* Passage for review:
● ● ● ● ● ● ●

The legal system itself can perpetuate injustices, which Alvarez illustrated with the 1993 film, In the Name of the Father, starring Daniel Day-Lewis as Gerry Conlon, one of the Guildford Four—young men wrongfully convicted of a 1974 London bombing. Police lies resulted in life sentences for them men. After 15 years in prison,  they were exonerated and released.

Finally, Alvarez illustrated the issue of what he called global justice with the 1969 Costa-Gavras political thriller Z (in French), a slightly fictionalized depiction of the assassination of a democratic Greek politician. It received Academy Award nominations for both Best Picture and Best Foreign Language Film, winning the latter. (Costa-Gavras, never one to shun controversy, also was responsible for the terrific film Missing, about an American father and wife trying to learn the fate of their son and husband in the aftermath of the U.S.-backed Chilean coup of 1973 that brought dictator Augusto Pinochet to power. Here, the U.S. legal system was no help.)

The Mirror and the Light

In 2009, British author Hilary Mantel published Wolf Hall, the first book in her trilogy about Henry VIII’s powerful counselor, Thomas Cromwell (1485-1540). I wasn’t surprised that year when it won the Booker Prize, Britain’s top literary award. Three years later, part two of the trilogy, Bring Up the Bodies, won the Booker again—making Mantel the first British writer to win more than once. Eagerly, I’ve waited and waited for part three.

The Mirror and the Light was published earlier this year and, though it made the Booker longlist, it’s not on the shortlist. That seems more in the spirit of giving another author a chance than a critique of this new volume. It follows Cromwell in his final years, and, because I knew how it would end, I read its 750-plus pages in spread-out batches, extended my association with the protagonist and delaying the inevitable. I like to think Mantel felt the same reluctance for the story to end, accounting for the long wait.

Thomas Cromwell was the son of a violent, ill-educated blacksmith from the London suburb (then) of Putney, who rose to have extraordinary power in King Henry’s court. He had no army of his own, no particular following. Other than a few close allies, mostly among his family, the nobility, in fact, hated him and his influence. What he had in abundance was political acumen.

● ● ● ● ● ● ●

* Problems to solve:
• 1. Quote the review of films and Mantel's Cromwell trilogy word for word, everything from "The legal system" down to "exonerated and released.".
• 2. Write what comes next in the review of films and Mantel's Cromwell trilogy, starting after its final sentence.

* Extracted entries:
● ● ● ● ● ● ●

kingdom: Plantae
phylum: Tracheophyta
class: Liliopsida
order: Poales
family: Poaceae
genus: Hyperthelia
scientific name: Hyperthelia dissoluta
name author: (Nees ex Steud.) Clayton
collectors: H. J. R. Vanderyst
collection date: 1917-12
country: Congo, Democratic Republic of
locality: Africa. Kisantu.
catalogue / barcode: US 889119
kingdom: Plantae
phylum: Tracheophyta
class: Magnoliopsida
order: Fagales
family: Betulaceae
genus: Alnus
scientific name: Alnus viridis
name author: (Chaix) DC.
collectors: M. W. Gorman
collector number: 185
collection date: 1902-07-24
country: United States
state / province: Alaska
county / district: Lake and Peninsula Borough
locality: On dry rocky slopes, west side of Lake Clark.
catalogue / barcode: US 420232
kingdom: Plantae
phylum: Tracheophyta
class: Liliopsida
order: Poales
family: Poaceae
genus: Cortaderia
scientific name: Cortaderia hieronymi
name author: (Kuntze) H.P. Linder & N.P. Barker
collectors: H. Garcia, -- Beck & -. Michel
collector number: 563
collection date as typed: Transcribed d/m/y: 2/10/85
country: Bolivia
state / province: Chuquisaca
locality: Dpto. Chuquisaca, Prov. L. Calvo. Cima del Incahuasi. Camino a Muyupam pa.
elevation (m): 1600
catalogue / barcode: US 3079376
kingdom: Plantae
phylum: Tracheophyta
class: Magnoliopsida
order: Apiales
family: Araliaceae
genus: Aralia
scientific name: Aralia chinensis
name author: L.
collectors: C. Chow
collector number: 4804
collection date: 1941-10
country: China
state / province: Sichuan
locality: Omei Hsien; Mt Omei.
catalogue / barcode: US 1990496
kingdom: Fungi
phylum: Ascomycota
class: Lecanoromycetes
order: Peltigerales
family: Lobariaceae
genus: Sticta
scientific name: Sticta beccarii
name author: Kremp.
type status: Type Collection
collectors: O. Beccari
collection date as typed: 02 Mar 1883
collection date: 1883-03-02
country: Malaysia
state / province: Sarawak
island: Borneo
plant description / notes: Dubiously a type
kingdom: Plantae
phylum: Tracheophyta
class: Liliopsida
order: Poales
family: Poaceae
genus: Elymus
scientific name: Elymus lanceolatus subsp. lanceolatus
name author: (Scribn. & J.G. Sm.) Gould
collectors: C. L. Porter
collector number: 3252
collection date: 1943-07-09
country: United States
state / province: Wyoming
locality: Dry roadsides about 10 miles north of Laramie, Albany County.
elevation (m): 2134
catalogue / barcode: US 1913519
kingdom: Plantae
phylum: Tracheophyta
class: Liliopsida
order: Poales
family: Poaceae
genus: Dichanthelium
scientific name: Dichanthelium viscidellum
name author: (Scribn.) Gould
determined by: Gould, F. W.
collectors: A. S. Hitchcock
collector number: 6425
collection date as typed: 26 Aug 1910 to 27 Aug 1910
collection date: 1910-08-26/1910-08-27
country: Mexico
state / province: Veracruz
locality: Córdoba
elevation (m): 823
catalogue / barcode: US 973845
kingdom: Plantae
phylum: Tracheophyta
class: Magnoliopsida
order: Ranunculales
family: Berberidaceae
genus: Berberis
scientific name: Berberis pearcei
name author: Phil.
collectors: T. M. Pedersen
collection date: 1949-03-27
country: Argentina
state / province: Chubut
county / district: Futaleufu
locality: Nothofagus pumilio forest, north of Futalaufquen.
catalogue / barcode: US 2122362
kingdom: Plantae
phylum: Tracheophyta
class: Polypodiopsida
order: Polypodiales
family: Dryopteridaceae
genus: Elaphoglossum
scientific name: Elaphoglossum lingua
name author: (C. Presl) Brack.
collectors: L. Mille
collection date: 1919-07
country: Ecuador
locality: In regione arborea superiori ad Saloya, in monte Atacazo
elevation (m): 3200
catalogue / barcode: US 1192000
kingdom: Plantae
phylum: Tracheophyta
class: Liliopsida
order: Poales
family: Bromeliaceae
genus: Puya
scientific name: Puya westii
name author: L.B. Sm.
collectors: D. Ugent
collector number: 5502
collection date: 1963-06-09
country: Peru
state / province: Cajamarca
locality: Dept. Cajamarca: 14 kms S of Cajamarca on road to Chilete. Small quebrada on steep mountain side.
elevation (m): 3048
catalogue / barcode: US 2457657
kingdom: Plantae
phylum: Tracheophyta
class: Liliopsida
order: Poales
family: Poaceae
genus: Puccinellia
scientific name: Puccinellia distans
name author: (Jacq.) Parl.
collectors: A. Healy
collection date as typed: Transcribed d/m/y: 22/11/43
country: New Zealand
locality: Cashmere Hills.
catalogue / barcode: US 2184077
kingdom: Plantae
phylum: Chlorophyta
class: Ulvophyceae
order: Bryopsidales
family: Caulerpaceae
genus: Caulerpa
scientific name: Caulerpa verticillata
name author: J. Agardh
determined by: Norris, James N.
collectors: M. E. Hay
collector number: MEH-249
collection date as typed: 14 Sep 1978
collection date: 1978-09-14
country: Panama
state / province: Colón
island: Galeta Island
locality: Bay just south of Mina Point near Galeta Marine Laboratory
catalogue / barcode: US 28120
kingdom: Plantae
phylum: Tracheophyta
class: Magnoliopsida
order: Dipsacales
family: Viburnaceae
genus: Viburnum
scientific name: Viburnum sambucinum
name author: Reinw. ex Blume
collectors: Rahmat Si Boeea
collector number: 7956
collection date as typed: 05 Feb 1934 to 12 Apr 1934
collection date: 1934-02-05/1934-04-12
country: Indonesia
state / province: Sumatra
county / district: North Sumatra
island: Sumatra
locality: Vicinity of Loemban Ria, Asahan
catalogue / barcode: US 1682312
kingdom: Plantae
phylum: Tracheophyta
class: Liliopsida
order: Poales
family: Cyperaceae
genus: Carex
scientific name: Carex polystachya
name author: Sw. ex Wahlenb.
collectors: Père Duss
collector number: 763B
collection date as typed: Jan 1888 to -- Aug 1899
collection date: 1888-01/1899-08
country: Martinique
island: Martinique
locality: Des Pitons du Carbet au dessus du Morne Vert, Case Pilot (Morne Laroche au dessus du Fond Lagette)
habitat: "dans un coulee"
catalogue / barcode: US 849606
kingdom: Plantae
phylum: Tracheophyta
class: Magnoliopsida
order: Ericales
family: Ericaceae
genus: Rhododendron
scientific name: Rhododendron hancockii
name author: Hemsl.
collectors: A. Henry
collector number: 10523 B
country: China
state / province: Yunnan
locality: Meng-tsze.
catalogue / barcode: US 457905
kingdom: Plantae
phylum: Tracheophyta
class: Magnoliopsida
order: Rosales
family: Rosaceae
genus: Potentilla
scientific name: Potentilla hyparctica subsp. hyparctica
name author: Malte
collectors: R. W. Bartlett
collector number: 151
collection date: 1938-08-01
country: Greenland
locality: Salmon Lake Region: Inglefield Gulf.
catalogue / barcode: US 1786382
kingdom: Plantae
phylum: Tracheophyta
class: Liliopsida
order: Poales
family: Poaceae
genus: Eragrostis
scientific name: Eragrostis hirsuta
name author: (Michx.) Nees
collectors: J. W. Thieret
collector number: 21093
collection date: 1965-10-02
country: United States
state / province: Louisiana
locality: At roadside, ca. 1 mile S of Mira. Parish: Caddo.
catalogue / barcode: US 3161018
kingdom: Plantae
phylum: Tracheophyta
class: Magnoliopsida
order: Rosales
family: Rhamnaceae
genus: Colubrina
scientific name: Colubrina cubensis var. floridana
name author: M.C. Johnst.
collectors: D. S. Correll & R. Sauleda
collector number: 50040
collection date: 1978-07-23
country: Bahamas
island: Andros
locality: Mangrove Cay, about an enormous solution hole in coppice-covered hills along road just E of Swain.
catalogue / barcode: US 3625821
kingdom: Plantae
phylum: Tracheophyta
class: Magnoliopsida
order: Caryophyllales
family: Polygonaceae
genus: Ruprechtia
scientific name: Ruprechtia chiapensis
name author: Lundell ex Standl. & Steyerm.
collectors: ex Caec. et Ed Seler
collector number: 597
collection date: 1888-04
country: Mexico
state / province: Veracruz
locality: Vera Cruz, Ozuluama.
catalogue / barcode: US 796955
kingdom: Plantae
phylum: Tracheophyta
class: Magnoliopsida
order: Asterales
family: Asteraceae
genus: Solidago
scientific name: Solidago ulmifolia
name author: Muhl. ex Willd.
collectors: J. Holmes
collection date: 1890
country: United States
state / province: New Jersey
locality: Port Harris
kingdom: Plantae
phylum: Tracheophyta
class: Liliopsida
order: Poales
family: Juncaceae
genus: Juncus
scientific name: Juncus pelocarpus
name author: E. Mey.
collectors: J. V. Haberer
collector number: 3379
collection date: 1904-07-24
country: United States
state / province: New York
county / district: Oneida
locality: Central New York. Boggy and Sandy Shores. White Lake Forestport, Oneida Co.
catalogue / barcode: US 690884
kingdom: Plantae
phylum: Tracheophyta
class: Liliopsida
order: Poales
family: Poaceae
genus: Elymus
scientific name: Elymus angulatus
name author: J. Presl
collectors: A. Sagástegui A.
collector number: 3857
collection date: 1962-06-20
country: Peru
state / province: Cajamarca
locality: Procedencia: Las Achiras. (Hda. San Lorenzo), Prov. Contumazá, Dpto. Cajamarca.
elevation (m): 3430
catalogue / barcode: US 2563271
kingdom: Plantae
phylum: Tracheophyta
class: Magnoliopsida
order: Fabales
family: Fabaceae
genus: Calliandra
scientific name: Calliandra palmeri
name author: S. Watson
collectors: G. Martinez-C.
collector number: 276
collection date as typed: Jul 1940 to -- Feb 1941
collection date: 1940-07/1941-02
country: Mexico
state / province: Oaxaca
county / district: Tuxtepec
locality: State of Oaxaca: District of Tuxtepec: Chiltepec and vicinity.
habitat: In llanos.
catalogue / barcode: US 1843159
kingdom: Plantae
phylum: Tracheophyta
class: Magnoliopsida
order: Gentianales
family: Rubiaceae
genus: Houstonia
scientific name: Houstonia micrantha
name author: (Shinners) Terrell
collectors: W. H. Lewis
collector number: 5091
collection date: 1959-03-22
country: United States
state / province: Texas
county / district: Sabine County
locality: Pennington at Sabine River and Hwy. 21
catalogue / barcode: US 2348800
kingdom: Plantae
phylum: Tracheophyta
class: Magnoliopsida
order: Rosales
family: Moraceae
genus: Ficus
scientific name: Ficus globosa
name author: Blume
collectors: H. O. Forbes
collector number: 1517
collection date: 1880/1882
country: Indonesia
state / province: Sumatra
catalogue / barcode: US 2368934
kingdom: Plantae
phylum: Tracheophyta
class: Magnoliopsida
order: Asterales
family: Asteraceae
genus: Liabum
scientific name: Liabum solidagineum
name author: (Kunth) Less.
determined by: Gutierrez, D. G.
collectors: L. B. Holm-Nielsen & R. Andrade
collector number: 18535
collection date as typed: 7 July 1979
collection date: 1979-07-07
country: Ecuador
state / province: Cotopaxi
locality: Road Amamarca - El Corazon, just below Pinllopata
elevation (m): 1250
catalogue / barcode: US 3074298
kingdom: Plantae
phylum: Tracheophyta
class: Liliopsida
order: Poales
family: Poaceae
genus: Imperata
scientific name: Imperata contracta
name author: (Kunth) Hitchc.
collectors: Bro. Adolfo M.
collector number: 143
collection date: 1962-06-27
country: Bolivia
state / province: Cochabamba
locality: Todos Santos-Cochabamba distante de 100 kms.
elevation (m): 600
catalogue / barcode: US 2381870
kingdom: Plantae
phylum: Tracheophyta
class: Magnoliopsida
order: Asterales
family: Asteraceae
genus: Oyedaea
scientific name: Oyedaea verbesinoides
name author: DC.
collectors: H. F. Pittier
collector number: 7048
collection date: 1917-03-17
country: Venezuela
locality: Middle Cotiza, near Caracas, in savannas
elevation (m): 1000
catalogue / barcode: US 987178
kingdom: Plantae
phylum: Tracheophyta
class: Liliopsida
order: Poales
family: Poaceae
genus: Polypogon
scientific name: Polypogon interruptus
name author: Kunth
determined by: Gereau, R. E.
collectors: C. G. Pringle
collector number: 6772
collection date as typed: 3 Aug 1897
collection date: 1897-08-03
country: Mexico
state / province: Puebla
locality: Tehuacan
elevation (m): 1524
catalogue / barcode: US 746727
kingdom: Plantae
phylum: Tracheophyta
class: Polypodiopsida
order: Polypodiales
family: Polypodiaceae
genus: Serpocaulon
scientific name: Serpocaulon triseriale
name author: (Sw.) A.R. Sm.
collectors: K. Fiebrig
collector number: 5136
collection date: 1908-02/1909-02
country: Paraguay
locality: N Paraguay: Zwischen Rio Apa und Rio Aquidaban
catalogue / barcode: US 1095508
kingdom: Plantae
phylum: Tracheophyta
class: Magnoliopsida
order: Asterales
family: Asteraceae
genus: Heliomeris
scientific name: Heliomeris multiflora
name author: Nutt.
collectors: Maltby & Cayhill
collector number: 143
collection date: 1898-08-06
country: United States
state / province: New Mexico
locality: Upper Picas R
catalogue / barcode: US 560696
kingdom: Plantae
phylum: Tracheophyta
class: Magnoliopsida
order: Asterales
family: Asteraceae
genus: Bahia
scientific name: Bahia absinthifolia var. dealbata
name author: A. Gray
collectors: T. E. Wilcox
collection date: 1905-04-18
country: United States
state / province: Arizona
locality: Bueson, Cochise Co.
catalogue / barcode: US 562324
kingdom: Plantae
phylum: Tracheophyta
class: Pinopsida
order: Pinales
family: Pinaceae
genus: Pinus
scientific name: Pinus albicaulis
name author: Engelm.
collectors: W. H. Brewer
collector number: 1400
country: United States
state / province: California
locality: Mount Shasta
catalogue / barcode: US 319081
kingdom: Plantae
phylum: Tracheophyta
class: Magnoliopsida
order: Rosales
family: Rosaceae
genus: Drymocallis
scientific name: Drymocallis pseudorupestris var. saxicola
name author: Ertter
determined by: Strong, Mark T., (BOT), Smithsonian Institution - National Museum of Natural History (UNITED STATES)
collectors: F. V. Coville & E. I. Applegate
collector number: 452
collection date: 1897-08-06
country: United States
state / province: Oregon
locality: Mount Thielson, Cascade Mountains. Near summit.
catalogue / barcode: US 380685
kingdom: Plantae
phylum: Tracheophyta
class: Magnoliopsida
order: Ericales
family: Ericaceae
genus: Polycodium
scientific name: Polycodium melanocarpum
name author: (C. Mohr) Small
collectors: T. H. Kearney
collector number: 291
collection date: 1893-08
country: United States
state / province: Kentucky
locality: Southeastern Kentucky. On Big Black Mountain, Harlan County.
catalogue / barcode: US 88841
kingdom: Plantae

● ● ● ● ● ● ●

* Results for the exercise:
• 1.
The legal system itself can perpetuate injustices, which Alvarez illustrated with the 1993 film, In the Name of the Father, starring Daniel Day-Lewis as Gerry Conlon, one of the Guildford Four—young men wrongfully convicted of a 1974 London bombing. Police lies resulted in life sentences for them men. After 15 years in prison,  they were exonerated and released.

• 2.
He made Henry a rich man and extended the king’s power and authority. He engineered the annulment of his marriage to his first wife, Catherine of Aragon, and his marriage to his second, Anne Boleyn. When Anne declined in royal favor, Cromwell again aided the king in ridding himself of an unwanted wife and placed Jane Seymour (probably the one of Henry’s six wives he loved best) in Henry’s path. After Jane’s untimely death, he negotiated with the German princes for a marriage to Anne of Cleves.

But there was so much more to Cromwell than bedroom politics. He oversaw the dismantling of Church properties, as he and Henry established the king as the head of the Church of England, not the Pope in Rome. He maneuvered against the Spanish, the French, and the Holy Roman Empire to protect his king and further his interests. In a nutshell, he saw the future and England’s role in it, laying the groundwork for a modern nation led by skill and intellect, not birthright.

Mantel’s trilogy benefits from the tumultuous times in which Cromwell lived. But beyond the inherent drama of the story, her books are an astonishing feat of imagination. In no aspect of his life is Cromwell dealt with superficially. He is a wholly imagined person, with a chess-player’s ability to think many moves ahead.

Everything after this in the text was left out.